I have a group presentation $G\cong\langle R|S\rangle$ which I am willing to reduce to $G\cong\langle S'|R'\rangle$ by making use of Tietze transformations. In my case, I am only using the following transformation :

Removing a generator :

If a relation can be formed where one of the generators is a word in the other generators then that generator may be removed. In order to do this it is necessary to replace all occurrences of the removed generator with its equivalent word.

In my case, I can reduce my presentation to having $|S'|=2$. However, to achieve this goal, I am requiring to be able to use an infinite number of such transformations. My setting is that I have $R=\{t\}\coprod\{a_n,\;n\in\mathbb{Z}\}$ and I can express $a_n$ in terms of $t$ and $a_0$ using relations in $R$. Applying a finite number of Tietze transformations, I can reduce the presentation to any set of generators of the form : $$S''=\{t,a_0\}\coprod\{a_n,\;|n|\geqslant N\}$$ with arbitrarily large $N$. My question is therefore :

Is it allowed to make use of an infinite number of Tietze transformations to transform a presentation into another ?

I am expecting this result to be true in fact, since, admitting this is working just fine, the presentation I obtain in the end is exactly the one I am expected to give. Intuition tends to tell me that there's nothing wrong with this, but usually intuition is not working very well when messing with doing something "infinitely many times"...

I couldn't find anything anywhere about the proof of this fact. I even dug deep to try my luck with Tietze's 1908 paper, which was unfortunately never translated.

Answer 1

The definition in wikipedia is incorrect, essentially for situations like you describe. Wikipedia is really defining elementary Tietze transformations, which is fine for finite presentations but not in general.

The following definition is from Section 1.5 of the book Combinatorial group theory by Magnus, Karrass and Solitar.
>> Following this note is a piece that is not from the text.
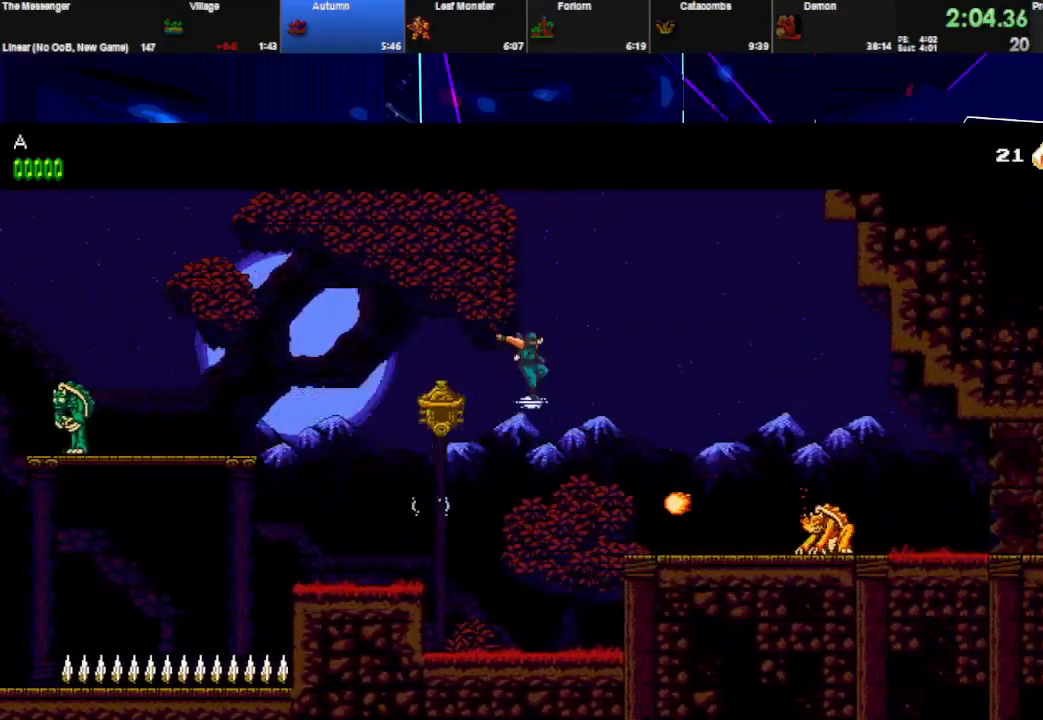
{"keys": ["right"], "events": [[233, "space", "up"]]}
This is a solid textbook, and although I haven't compared it with the original 1908 paper, I see no reason to suspect it is incorrect. Theorem 1.5 of this book proves Tietze's result.
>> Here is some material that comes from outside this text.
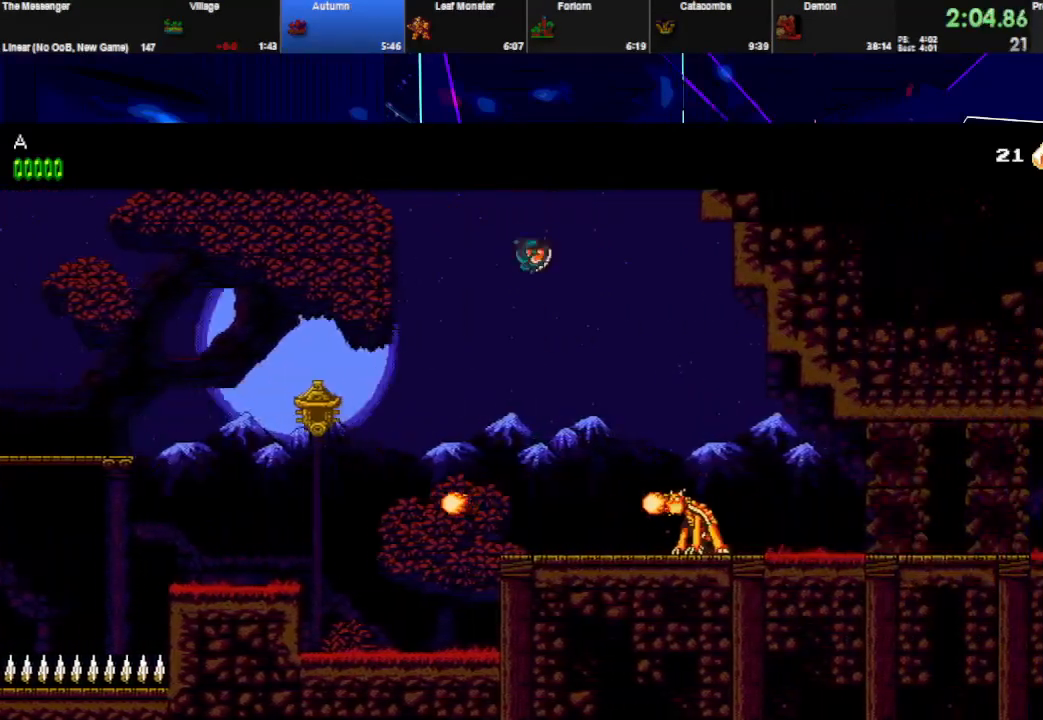
{"keys": ["right", "w"], "events": [[367, "w", "down"]]}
In 1908, H. Tietze showed that given a presentation \begin{align*} (7)&&\langle a, b, c, \ldots \mid P, Q, R\rangle \end{align*} for a group $G$, any other presentation for $G$ can be obtained by repeated application of the following transformations to (7):

(T1) If the words $S, T, \ldots$ are derivable from $P, Q, R, \ldots$, then add $S, T, \ldots$ to the defining relators in (7).

(T2) If some of the relators, say, $S, T, \ldots$, listed among the defining relators $P, Q, R, \ldots$ are derivable from the others, delete $S, T, \ldots$ from the defining relators in (7).
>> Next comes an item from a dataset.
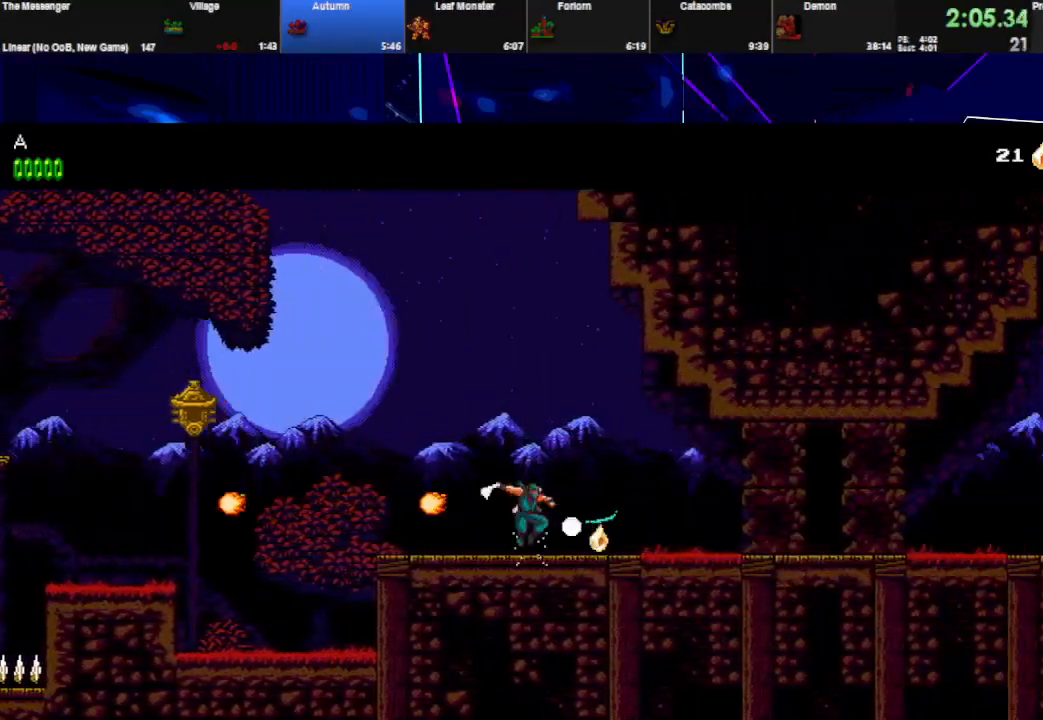
{"keys": ["right"], "events": [[33, "w", "up"], [300, "space", "down"], [333, "w", "down"], [400, "space", "up"], [433, "w", "up"]]}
(T3) If $k, M, \ldots$ are words in $a, b, c, \ldots$, then adjoin the symbols $x, y, \ldots$ to the generating symbols in (7) and adjoin the relations $x=K, y=M, \ldots$ to the defining relators in (7).

(T4) If some of the defining relations in (7) take the form $p=V, q=W, \ldots$ where $p, q, \ldots$ are generators in (7) and $V, W, \ldots$ are words in the generators other than $p, q, \ldots$, then delete $p, q, \ldots$ from the generators, delete $p=V, q=W, \ldots$ from the defining relations, and replace $p, q, \ldots$ by $V, W, \ldots$ respectively, in the remaining defining relators in (7).

... a Tietze transformation is called elementary if it involves the insertion or deletion of one defining relator, or the insertion or deletion of one generator and the corresponding defining relation.

For example, by the above definition the group defined by $$\langle a, b, c, \ldots\mid, a=1, b=1,c=1, \ldots\rangle$$ is seen to be trivial, as a single application of (T4) gives the empty presentation. However, if we only allow the "elementary" moves, as in Wikipedia, we never obtain the empty presentation.